Question

Please help!

Determine if the function shows a linear relationship or an absolute value relationship. Then evaluate the function for the indicated value of x.
a. f(x) = |x – 3| – 2; x = –5
b. g(x) = 1.5x; x = 0.2
c. p(x) = |7 – 2x|; x = –3

Answer 1

I think it’s b:g(x)=1.5x; x=0.2

Answer 2

(a) Absolute value relationship, f(-5)=6

(b) Linear relationship, g(0.2)=0.3

(c) Absolute value relationship, p(-3)=13

Explanation:

A modulas function always represents an absolute value relationship.
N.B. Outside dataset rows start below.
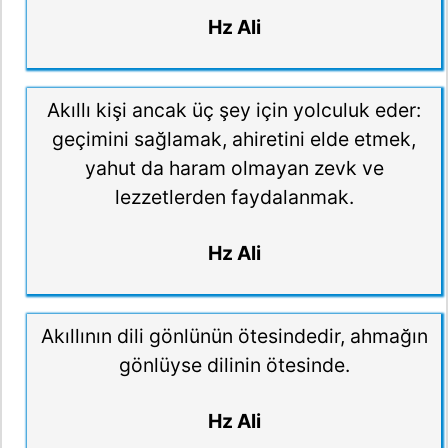
Hz Ali
Akıllı kişi ancak üç şey için yolculuk eder:
geçimini sağlamak, ahiretini elde etmek,
yahut da haram olmayan zevk ve
lezzetlerden faydalanmak.
Hz Ali
Akıllının dili gönlünün ötesindedir, ahmağın
gönlüyse dilinin ötesinde.
Hz Ali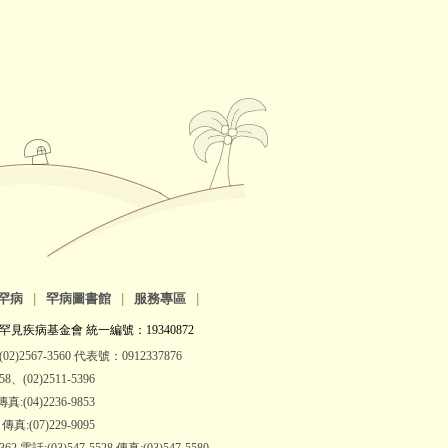
罕病
|
罕病圖書館
|
服務專區
|
罕見疾病基金會 統一編號：19340872
2)2567-3560 代表號：0912337876
(02)2511-5396
:(04)2236-9853
:(07)229-9095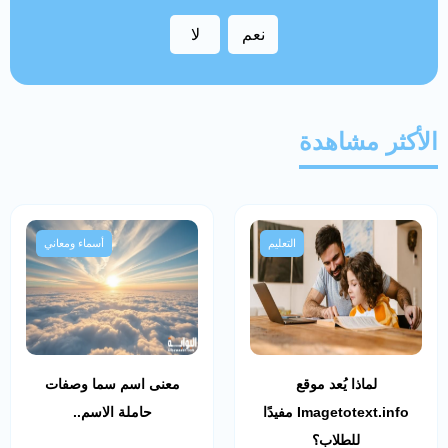
نعم
لا
الأكثر مشاهدة
التعليم
أسماء ومعاني
لماذا يُعد موقع
معنى اسم سما وصفات
Imagetotext.info مفيدًا
حاملة الاسم..
للطلاب؟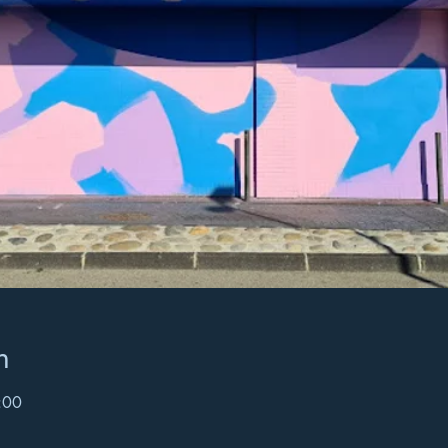
n
:00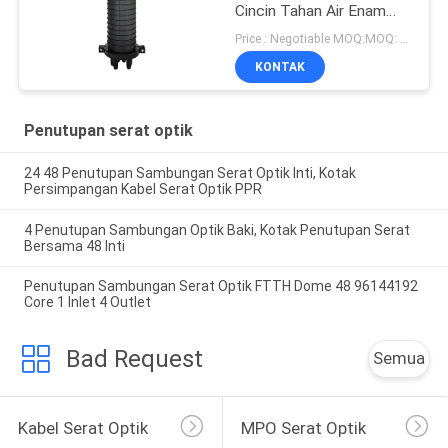
Cincin Tahan Air Enam
Port Base
Price : Negotiable MOQ:MOQ: 200 pcs
KONTAK
Penutupan serat optik
24 48 Penutupan Sambungan Serat Optik Inti, Kotak
Persimpangan Kabel Serat Optik PPR
4 Penutupan Sambungan Optik Baki, Kotak Penutupan Serat
Bersama 48 Inti
Penutupan Sambungan Serat Optik FTTH Dome 48 96144192
Core 1 Inlet 4 Outlet
Bad Request
Semua
Kabel Serat Optik
MPO Serat Optik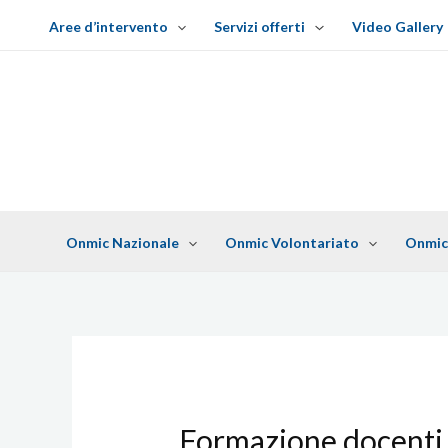
V
Aree d’intervento
Servizi offerti
Video Gallery
a
i
a
l
c
o
n
t
e
Onmic Nazionale
Onmic Volontariato
Onmic
n
u
t
o
Formazione docenti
A polynomial function with degree 1 is always represents a linear function.

(a)

The given function is

`f(x)=|x-3|-2`

It is a modulas function, so it represents an absolute value relationship.

Substitute x=-5 in the given function.

`f(-5)=|-5-3|-2\Rightarrow 8-2=6`

Therefore the value of function at x=-5 is 6.

(b)

The given function is

`g(x)=1.5x`

It is a linear function, so it represents a linear relationship.

Substitute x=0.2 in the given function.

`g(0.2)=1.5(0.2)=0.3`

Therefore the value of function at x=0.2 is 0.3.

(c)

The given function is

`p(x)=|7-2x|`

It is a modulas function, so it represents an absolute value relationship.

Substitute x=-3 in the given function.

`p(-3)=|7-2(-3)|\Rightarrow |7+6|=13`

Therefore the value of function at x=-3 is 13.